Por enquanto estão mantidas todas as prisões preventivas.
No último dia 4, os parlamentares Carlos Evaristo da Silva (PSB), Diego de Amorim Martins (MDB), Francisco Moacir Bezerra (PSB), Jean Lopes (PL) e Mauro Araújo (MDB) foram presos preventivamente apontados pelo Ministério Público como integrantes de um grupo criminoso que orquestrava um esquema de corrupção na Câmara, incluindo contratos com a Secretaria Municipal de Saúde de Mogi das Cruzes e o Serviço Municipal de Águas e Esgotos (Semae). Além dos cinco parlamentares, o vereador Antonio Lino (PSD) também teve prisão preventiva decretada, mas não foi localizado até o momento e segue foragido. Apesar de ter confirmado à reportagem na semana passada que iria se apresentar à Justiça "em breve", até o fechamento desta edição, a situação continua a mesma.

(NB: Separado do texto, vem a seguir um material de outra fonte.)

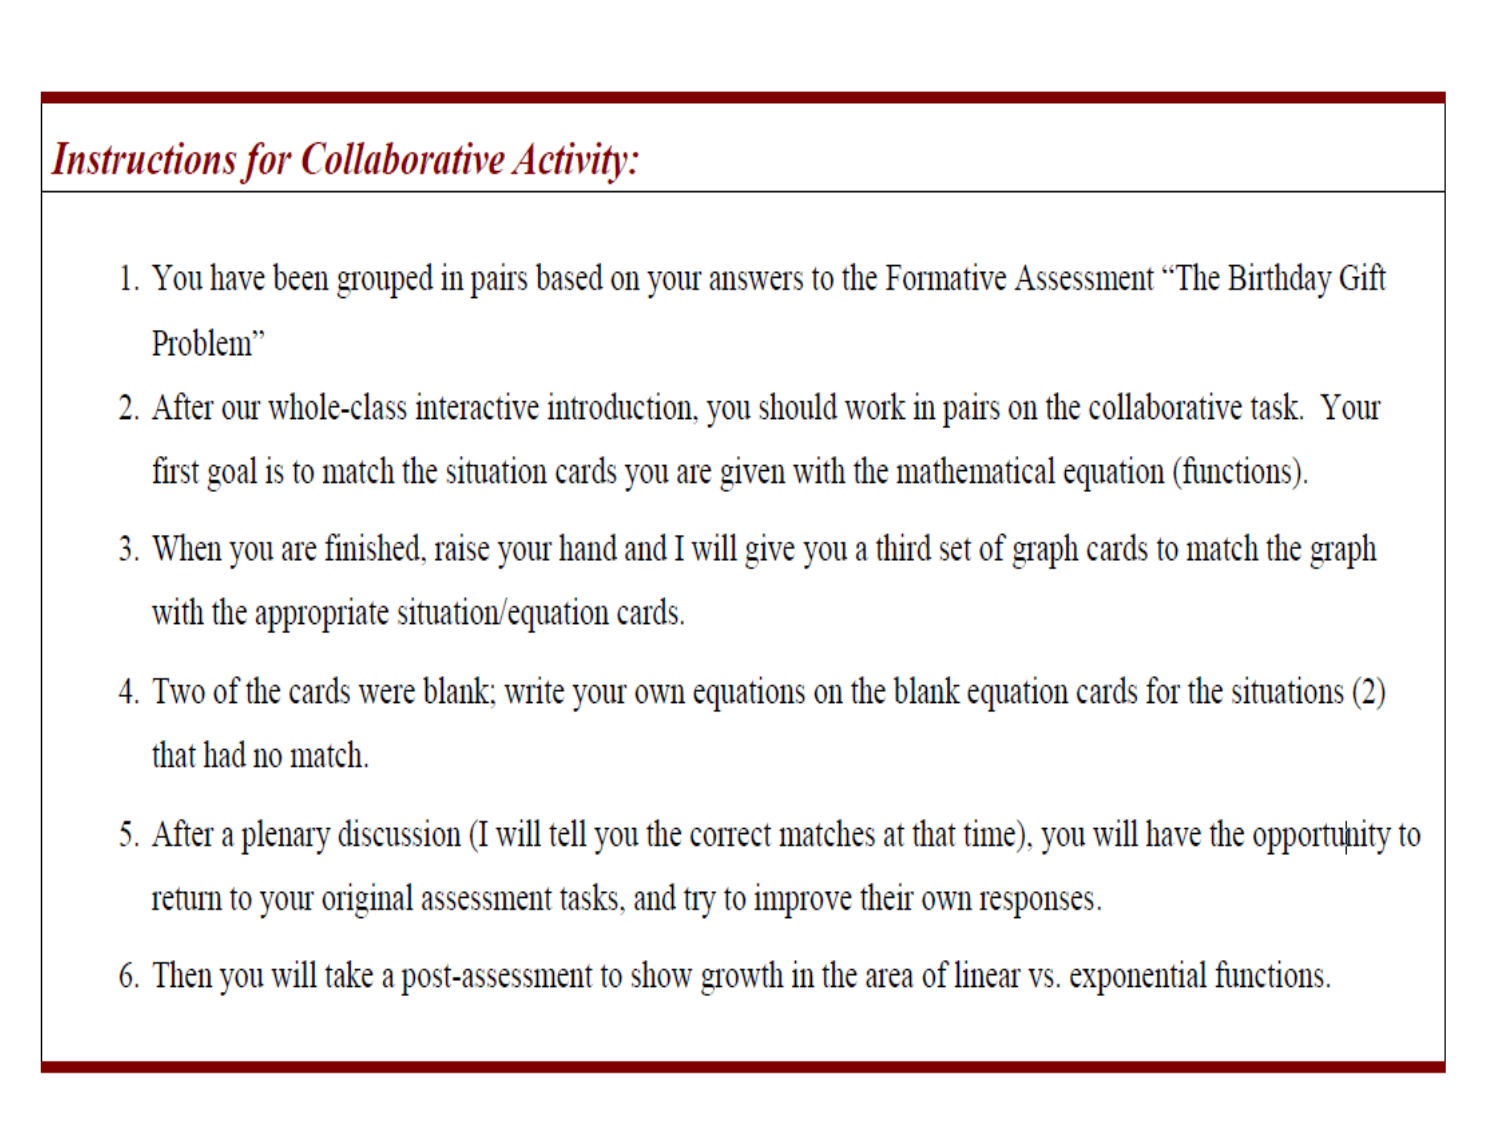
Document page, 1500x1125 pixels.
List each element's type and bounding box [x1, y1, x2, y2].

Com exceção de Lino e de Chico Bezerra (este último em prisão domiciliar devido a problemas de saúde), todos parlamentares foram transferidos para a Penitenciária II, em Tremembé.
Também foram presos Carlos César Claudino de Araújo (irmão de Mauro Araújo), Willian Casanova e Joel Leonel Zeferino, empresário do ramo de construção civil. Quem também segue foragido da Justiça é o empresário Pablo Nogueira, filho do vereador Chico Bezerra. Um dia depois da operação, André Alvim, assessor parlamentar do vereador Diego Martins, também foi preso. A empresária Carla Salvino Bento, apontada como participante do esquema, teve o pedido de prisão domiciliar aceito pela Justiça por, segundo a defesa, possuir dois filhos dependentes dela.
A denúncia que será apresentada hoje à Justiça evidencia um complexo esquema de corrupção envolvendo parlamentares, assessores e empresários. As empresas investigadas - a WA, do vereador Araújo; a MLC de seu irmão; e a Casanova Mix, do ramo de materiais de construção - possuem contratos com a administração pública e repassariam verbas às empresas ligadas ao vereador Mauro Araújo, que faria a distribuição do dinheiro aos demais parlamentares. "Eles eram beneficiados, sem dúvida, para a aprovação de leis", disse a promotoria.
Ainda segundo a promotoria, em depoimento, os vereadores confirmaram que receberam dinheiro do parlamentar Mauro Araújo, mas o montante se tratava de empréstimos. Eles não confessaram que o recebimento da verba era uma troca por apoio político.
A defesa dos vereadores e dos empresários afirmam confiar na Justiça e que provarão suas inocências.